■ **Work required**
Only the lines from the one containing "left hip: (254, 132)" through the end of the entries are wanted, retyped exactly and without pictures.

■ **Source information**

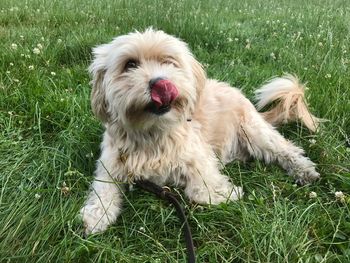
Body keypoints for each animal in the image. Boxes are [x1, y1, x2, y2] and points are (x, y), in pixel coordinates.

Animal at [80, 29, 322, 235]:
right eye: (130, 64)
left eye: (169, 61)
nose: (161, 83)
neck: (153, 133)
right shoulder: (110, 164)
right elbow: (103, 190)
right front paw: (96, 215)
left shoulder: (200, 158)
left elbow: (200, 192)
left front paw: (226, 193)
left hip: (254, 132)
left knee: (286, 149)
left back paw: (303, 170)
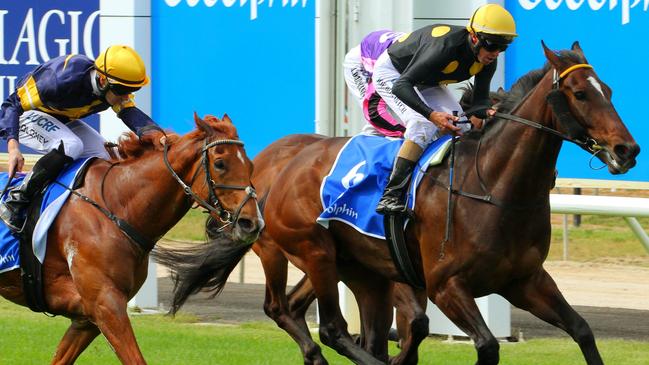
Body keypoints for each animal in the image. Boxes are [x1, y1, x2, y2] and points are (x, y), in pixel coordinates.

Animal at [0, 112, 264, 362]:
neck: (117, 206)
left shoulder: (86, 319)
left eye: (250, 165)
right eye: (220, 164)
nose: (252, 223)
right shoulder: (106, 305)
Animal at [161, 40, 636, 364]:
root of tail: (272, 165)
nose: (627, 150)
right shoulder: (445, 285)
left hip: (358, 269)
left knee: (316, 316)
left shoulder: (525, 280)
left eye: (610, 90)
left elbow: (582, 330)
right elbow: (482, 344)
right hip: (309, 250)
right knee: (320, 323)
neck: (492, 185)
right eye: (580, 93)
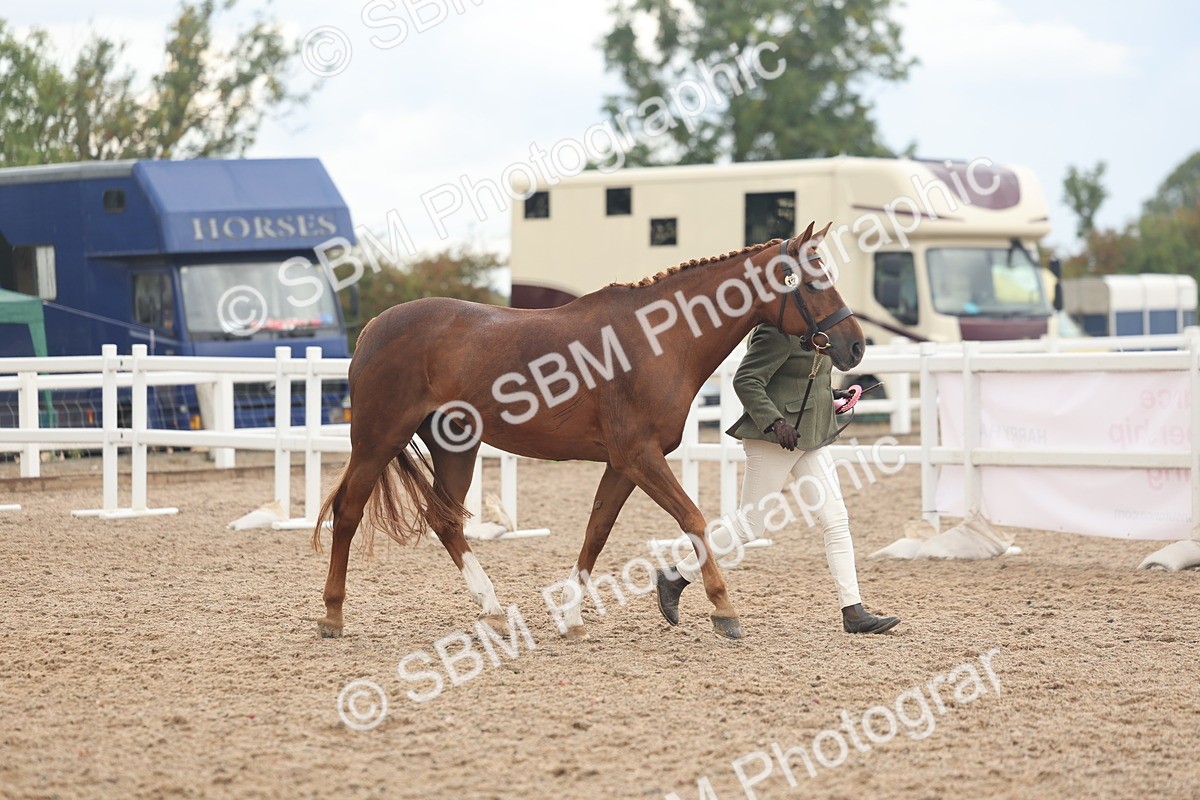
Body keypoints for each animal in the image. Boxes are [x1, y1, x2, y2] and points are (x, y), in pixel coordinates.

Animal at [311, 221, 865, 640]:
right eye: (812, 281)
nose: (855, 346)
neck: (659, 340)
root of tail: (373, 328)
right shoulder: (641, 457)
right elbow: (694, 520)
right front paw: (723, 609)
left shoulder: (622, 464)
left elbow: (596, 533)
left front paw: (572, 618)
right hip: (377, 440)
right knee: (349, 511)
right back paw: (333, 615)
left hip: (456, 447)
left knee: (444, 520)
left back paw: (492, 609)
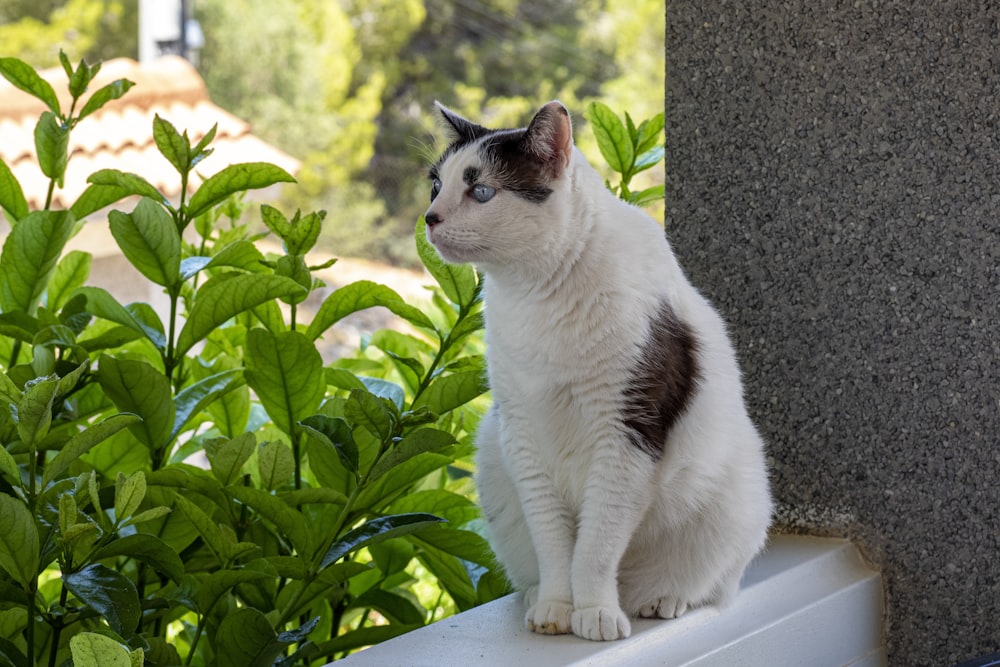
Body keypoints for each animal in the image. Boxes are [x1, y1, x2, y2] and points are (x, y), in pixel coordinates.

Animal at [422, 99, 772, 640]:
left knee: (709, 584)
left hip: (739, 500)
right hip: (494, 464)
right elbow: (554, 542)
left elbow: (596, 544)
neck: (538, 294)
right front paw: (556, 608)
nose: (429, 218)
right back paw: (537, 595)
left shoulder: (626, 434)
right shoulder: (522, 435)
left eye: (481, 191)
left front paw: (596, 613)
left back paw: (659, 600)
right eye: (436, 185)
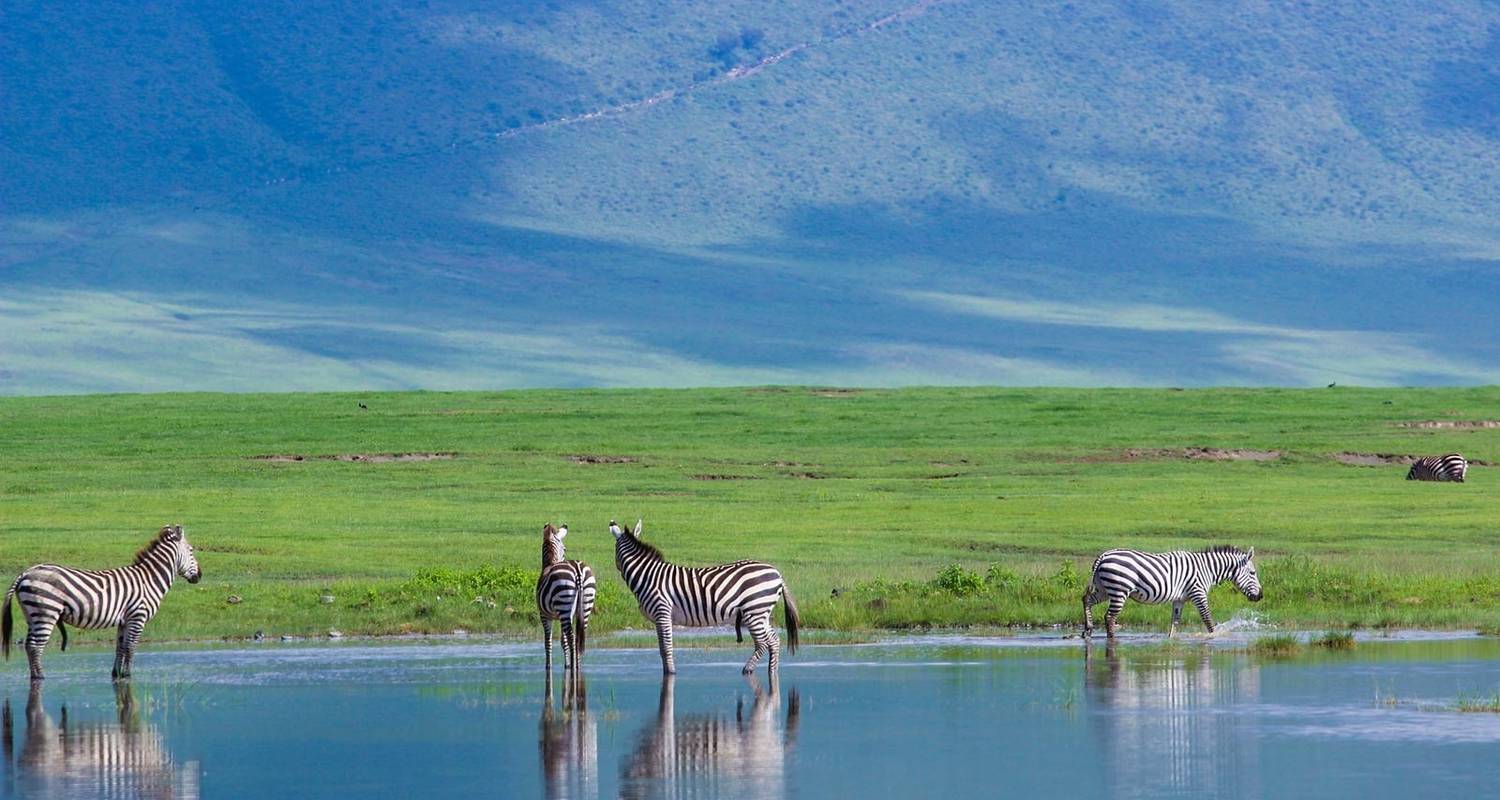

■ **Answer area**
left hip: (254, 132)
left knee: (286, 149)
left back paw: (303, 170)
Body keypoints for each animal in the image. Boxes are [x1, y1, x2, y2] and points are (x, y), in pixel coordinates.

Animal at [0, 112, 264, 362]:
neck: (117, 206)
left shoulder: (86, 319)
left eye: (250, 165)
right eye: (220, 164)
nose: (252, 223)
right shoulder: (106, 305)
Animal at [161, 40, 636, 364]:
root of tail: (272, 165)
nose: (627, 150)
right shoulder: (445, 285)
left hip: (358, 269)
left knee: (316, 316)
left shoulder: (525, 280)
left eye: (610, 90)
left elbow: (582, 330)
right elbow: (482, 344)
right hip: (309, 250)
right knee: (320, 323)
neck: (492, 185)
right eye: (580, 93)
Body keypoints for each animal in the image. Boxes are [x1, y1, x2, y2] and points are (x, y), in pixel coordinates.

Animal at [311, 221, 865, 640]:
right eye: (812, 281)
nose: (855, 346)
neck: (659, 340)
root of tail: (373, 328)
right shoulder: (641, 457)
right elbow: (694, 520)
right front paw: (723, 609)
left shoulder: (622, 464)
left elbow: (596, 533)
left front paw: (572, 618)
right hip: (377, 440)
right knee: (349, 511)
right back paw: (333, 615)
left hip: (456, 447)
left knee: (444, 520)
left back paw: (492, 609)
Body keypoints for each animal in the image. Boxes are [x1, y1, x2, y2] and points are (x, y), in pixel coordinates.

Animal at [422, 99, 772, 640]:
left knee: (709, 584)
left hip: (739, 500)
right hip: (494, 464)
right elbow: (554, 542)
left elbow: (596, 544)
neck: (538, 294)
right front paw: (556, 608)
nose: (429, 218)
right back paw: (537, 595)
left shoulder: (626, 434)
right shoulder: (522, 435)
left eye: (481, 191)
left front paw: (596, 613)
left back paw: (659, 600)
right eye: (436, 185)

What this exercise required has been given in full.